**Excerpt to read:**
>>>

Stream IoT Data to an Autonomous Database Using Serverless Functions

Workloads that leverage Internet of Things (IoT) devices need to scale efficiently in real time. As you deploy more devices and sensors, the volume and variety of streamed data is bound to grow. Use serverless functions and an autonomous database in Oracle Cloud to automate and scale the processing of streamed IoT data.

Architecture

In this architecture, data from IoT devices flows in through an API gateway to serverless functions, which use the Streaming service to upload the data to an autonomous database in Oracle Cloud. Users outside the cloud can access the data through a Flask-based web server running on an Oracle Cloud Infrastructure Compute instance.

The following diagram illustrates this architecture.



oci-arch-iot-streaming-oracle.zip

The architecture has the following components:

  • Region

    An Oracle Cloud Infrastructure region is a localized geographic area that contains one or more data centers, called availability domains. Regions are independent of other regions, and vast distances can separate them (across countries or even continents).

  • Virtual cloud network (VCN) and subnets

    A VCN is a customizable, software-defined network that you set up in an Oracle Cloud Infrastructure region. Like traditional data center networks, VCNs give you complete control over your network environment. A VCN can have multiple non-overlapping CIDR blocks that you can change after you create the VCN. You can segment a VCN into subnets, which can be scoped to a region or to an availability domain. Each subnet consists of a contiguous range of addresses that don't overlap with the other subnets in the VCN. You can change the size of a subnet after creation. A subnet can be public or private.

    In this architecture, the autonomous database and a function to set up the database are attached to a private subnet. The compute instance that hosts the web server and the functions that process the streams are deployed in a public subnet.

  • Network security groups (NSG)

    NSGs act as virtual firewalls for your cloud resources. With the zero-trust security model of Oracle Cloud Infrastructure, all traffic is denied, and you can control the network traffic inside a VCN. An NSG consists of a set of ingress and egress security rules that apply to only a specified set of VNICs in a single VCN.

    Access to the database and the web server in this architecture is controlled through separate NSGs.

  • API Gateway

    Oracle API Gateway enables you to publish APIs with private endpoints that are accessible from within your network, and which you can expose to the public internet if required. The endpoints support API validation, request and response transformation, CORS, authentication and authorization, and request limiting.

<<<

**Extracted records:**
>>>

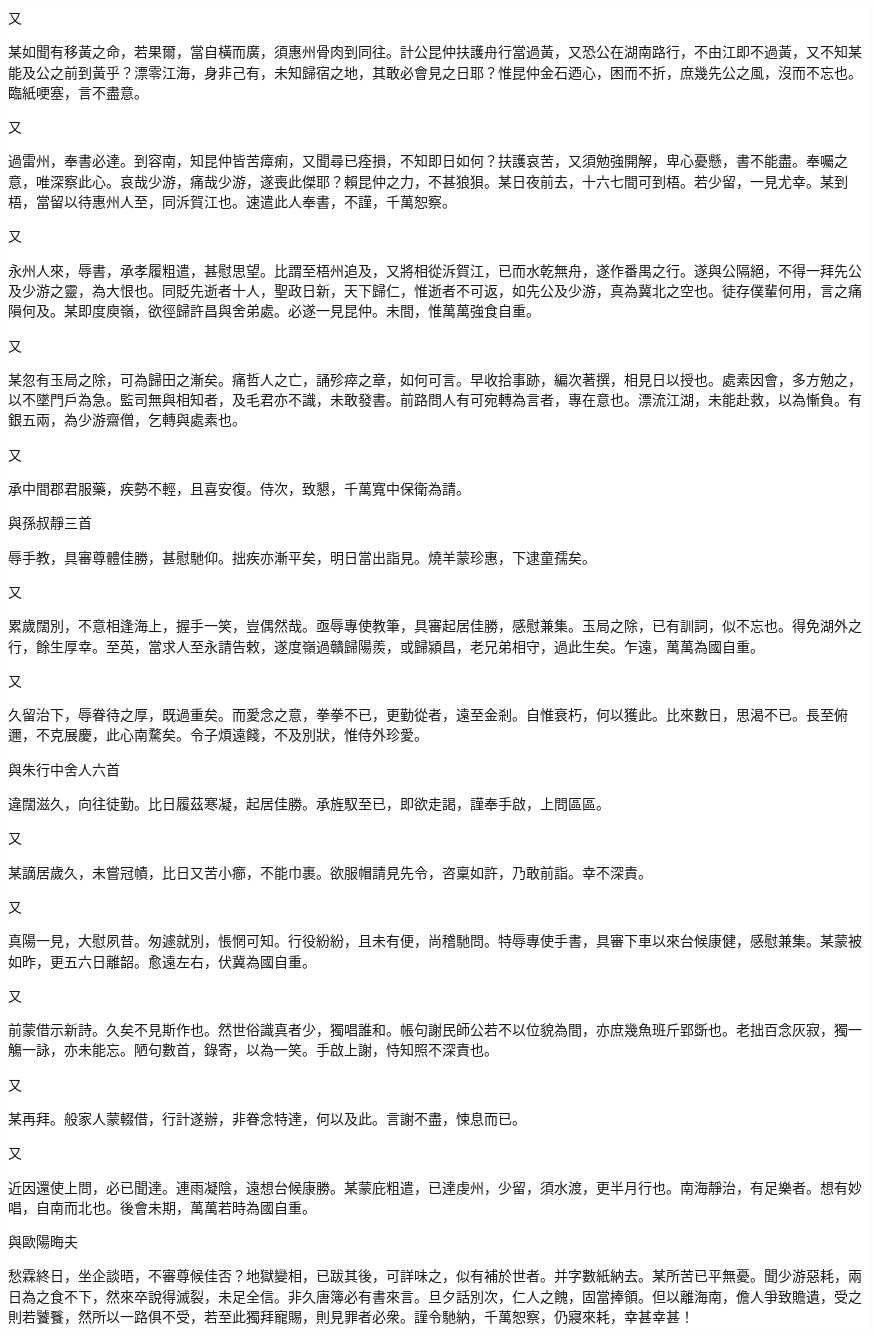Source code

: 又

某如聞有移黃之命，若果爾，當自橫而廣，須惠州骨肉到同往。計公昆仲扶護舟行當過黃，又恐公在湖南路行，不由江即不過黃，又不知某能及公之前到黃乎？漂零江海，身非己有，未知歸宿之地，其敢必會見之日耶？惟昆仲金石迺心，困而不折，庶幾先公之風，沒而不忘也。臨紙哽塞，言不盡意。

又

過雷州，奉書必達。到容南，知昆仲皆苦瘴痢，又聞尋已痊損，不知即日如何？扶護哀苦，又須勉強開解，卑心憂懸，書不能盡。奉囑之意，唯深察此心。哀哉少游，痛哉少游，遂喪此傑耶？賴昆仲之力，不甚狼狽。某日夜前去，十六七間可到梧。若少留，一見尤幸。某到梧，當留以待惠州人至，同泝賀江也。速遣此人奉書，不謹，千萬恕察。

又

永州人來，辱書，承孝履粗遣，甚慰思望。比謂至梧州追及，又將相從泝賀江，已而水乾無舟，遂作番禺之行。遂與公隔絕，不得一拜先公及少游之靈，為大恨也。同貶先逝者十人，聖政日新，天下歸仁，惟逝者不可返，如先公及少游，真為冀北之空也。徒存僕輩何用，言之痛隕何及。某即度庾嶺，欲徑歸許昌與舍弟處。必遂一見昆仲。未間，惟萬萬強食自重。

又

某忽有玉局之除，可為歸田之漸矣。痛哲人之亡，誦殄瘁之章，如何可言。早收拾事跡，編次著撰，相見日以授也。處素因會，多方勉之，以不墜門戶為急。監司無與相知者，及毛君亦不識，未敢發書。前路問人有可宛轉為言者，專在意也。漂流江湖，未能赴救，以為慚負。有銀五兩，為少游齋僧，乞轉與處素也。

又

承中間郡君服藥，疾勢不輕，且喜安復。侍次，致懇，千萬寬中保衛為請。

與孫叔靜三首

辱手教，具審尊體佳勝，甚慰馳仰。拙疾亦漸平矣，明日當出詣見。燒羊蒙珍惠，下逮童孺矣。

又

累歲闊別，不意相逢海上，握手一笑，豈偶然哉。亟辱專使教筆，具審起居佳勝，感慰兼集。玉局之除，已有訓詞，似不忘也。得免湖外之行，餘生厚幸。至英，當求人至永請告敕，遂度嶺過贛歸陽羨，或歸潁昌，老兄弟相守，過此生矣。乍遠，萬萬為國自重。

又

久留治下，辱眷待之厚，既過重矣。而愛念之意，拳拳不已，更勤從者，遠至金剎。自惟衰朽，何以獲此。比來數日，思渴不已。長至俯邇，不克展慶，此心南騖矣。令子煩遠餞，不及別狀，惟侍外珍愛。

與朱行中舍人六首

違闊滋久，向往徒勤。比日履茲寒凝，起居佳勝。承旌馭至已，即欲走謁，謹奉手啟，上問區區。

又

某謫居歲久，未嘗冠幘，比日又苦小癤，不能巾裹。欲服帽請見先令，咨稟如許，乃敢前詣。幸不深責。

又

真陽一見，大慰夙昔。匆遽就別，悵惘可知。行役紛紛，且未有便，尚稽馳問。特辱專使手書，具審下車以來台候康健，感慰兼集。某蒙被如昨，更五六日離韶。愈遠左右，伏冀為國自重。

又

前蒙借示新詩。久矣不見斯作也。然世俗識真者少，獨唱誰和。帳句謝民師公若不以位貌為間，亦庶幾魚班斤郢斲也。老拙百念灰寂，獨一觴一詠，亦未能忘。陋句數首，錄寄，以為一笑。手啟上謝，恃知照不深責也。

又

某再拜。般家人蒙輟借，行計遂辦，非眷念特達，何以及此。言謝不盡，悚息而已。

又

近因還使上問，必已聞達。連雨凝陰，遠想台候康勝。某蒙庇粗遣，已達虔州，少留，須水渡，更半月行也。南海靜治，有足樂者。想有妙唱，自南而北也。後會未期，萬萬若時為國自重。

與歐陽晦夫

愁霖終日，坐企談晤，不審尊候佳否？地獄變相，已跋其後，可詳味之，似有補於世者。并字數紙納去。某所苦已平無憂。聞少游惡耗，兩日為之食不下，然來卒說得滅裂，未足全信。非久唐簿必有書來言。旦夕話別次，仁人之餽，固當捧領。但以離海南，儋人爭致贍遺，受之則若饕餮，然所以一路俱不受，若至此獨拜寵賜，則見罪者必衆。謹令馳納，千萬恕察，仍寢來耗，幸甚幸甚！

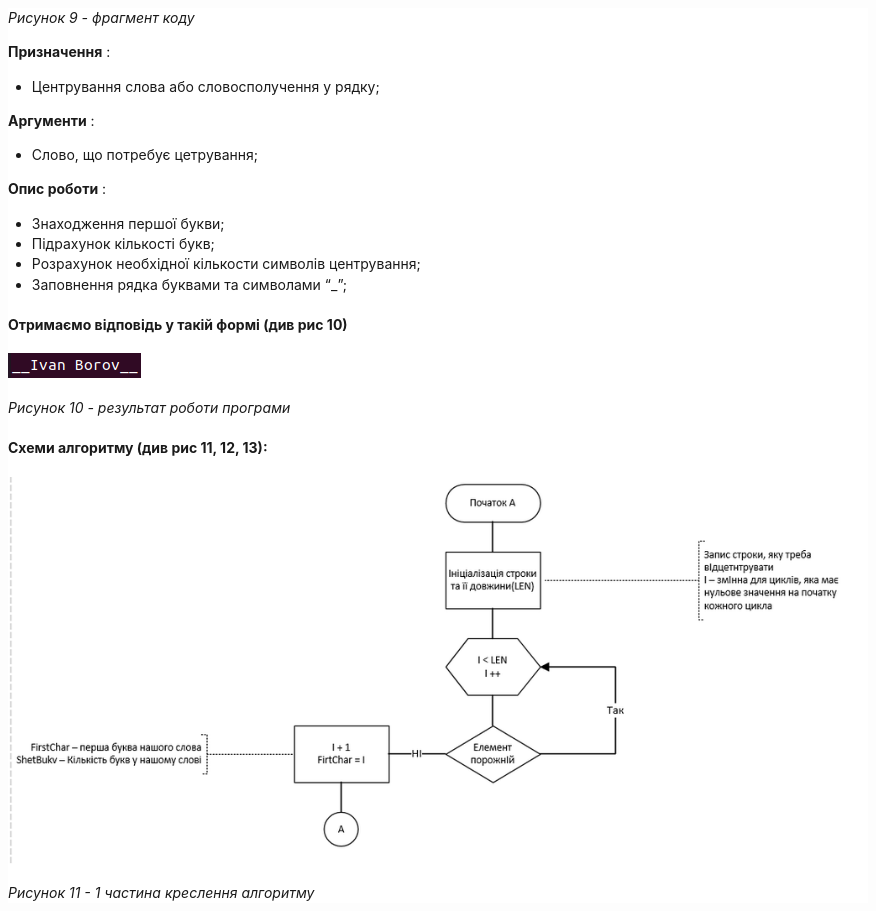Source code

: *Рисунок 9 - фрагмент коду*

**Призначення** :
- Центрування слова або словосполучення у рядку;

**Аргументи** :
- Слово, що потребує цетрування;

**Опис роботи** :
- Знаходження першої букви;
- Підрахунок кількості букв;
- Розрахунок необхідної кількости символів центрування;
- Заповнення рядка буквами та символами “_”;

#### Отримаємо відповідь у такій формі (див рис 10)
![](assets/Centrovka1_res.PNG)

*Рисунок 10 - результат роботи програми* 

#### Схеми алгоритму (див рис 11, 12, 13):

![](assets/Centrovka1.PNG)

*Рисунок 11 - 1 частина креслення алгоритму*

<<<

**Work to complete:**
1 > Put this sentence from the page on streaming IoT data into Spanish: "NSGs act as virtual firewalls for your cloud resources."
2 > Go on with the page on streaming IoT data to an autonomous database, picking up right after its final sentence.
The rows can be left aside for this work.

**Task answers:**
1 > Los NSG actúan como cortafuegos virtuales para sus recursos en la nube.

2 >
  • Streaming

    Oracle Cloud Infrastructure Streaming provides a fully managed, scalable, and durable storage solution for ingesting continuous, high-volume streams of data that you can consume and process in real time. You can use Streaming for ingesting high-volume data, such as application logs, operational telemetry, web click-stream data; or for other use cases where data is produced and processed continually and sequentially in a publish-subscribe messaging model.

  • Functions

    Oracle Functions is a fully managed, multitenant, highly scalable, on-demand, Functions-as-a-Service (FaaS) platform. It is powered by the Fn Project open source engine. Functions enable you to deploy your code, and either call it directly or trigger it in response to events. Oracle Functions uses Docker containers hosted in Oracle Cloud Infrastructure Registry.

  • Autonomous database

    This architecture uses an autonomous database (Oracle Autonomous Data Warehouse or Oracle Autonomous Transaction Processing) with a private endpoint.

    Oracle Autonomous Data Warehouse is a self-driving, self-securing, self-repairing database service that is optimized for data warehousing workloads. You do not need to configure or manage any hardware, or install any software. Oracle Cloud Infrastructure handles creating the database, as well as backing up, patching, upgrading, and tuning the database.

    Oracle Autonomous Transaction Processing is a self-driving, self-securing, self-repairing database service that is optimized for transaction processing workloads. You do not need to configure or manage any hardware, or install any software. Oracle Cloud Infrastructure handles creating the database, as well as backing up, patching, upgrading, and tuning the database.

  • Web server

    In this architecture, a Flask micro-framework endpoint is deployed on a compute instance. The Flask-based application can expose the data in the autonomous database as dynamic web content.

Recommendations

Use the following recommendations as a starting point. Your requirements might differ.

  • VCN sizing

    When you create a VCN, determine the number of CIDR blocks required and the size of each block based on the number of resources that you plan to attach to subnets in the VCN. Use CIDR blocks that are within the standard private IP address space.

    Select CIDR blocks that don't overlap with any other network (in Oracle Cloud Infrastructure, your on-premises data center, or another cloud provider) to which you intend to set up private connections.

    After you create a VCN, you can change, add, and remove its CIDR blocks.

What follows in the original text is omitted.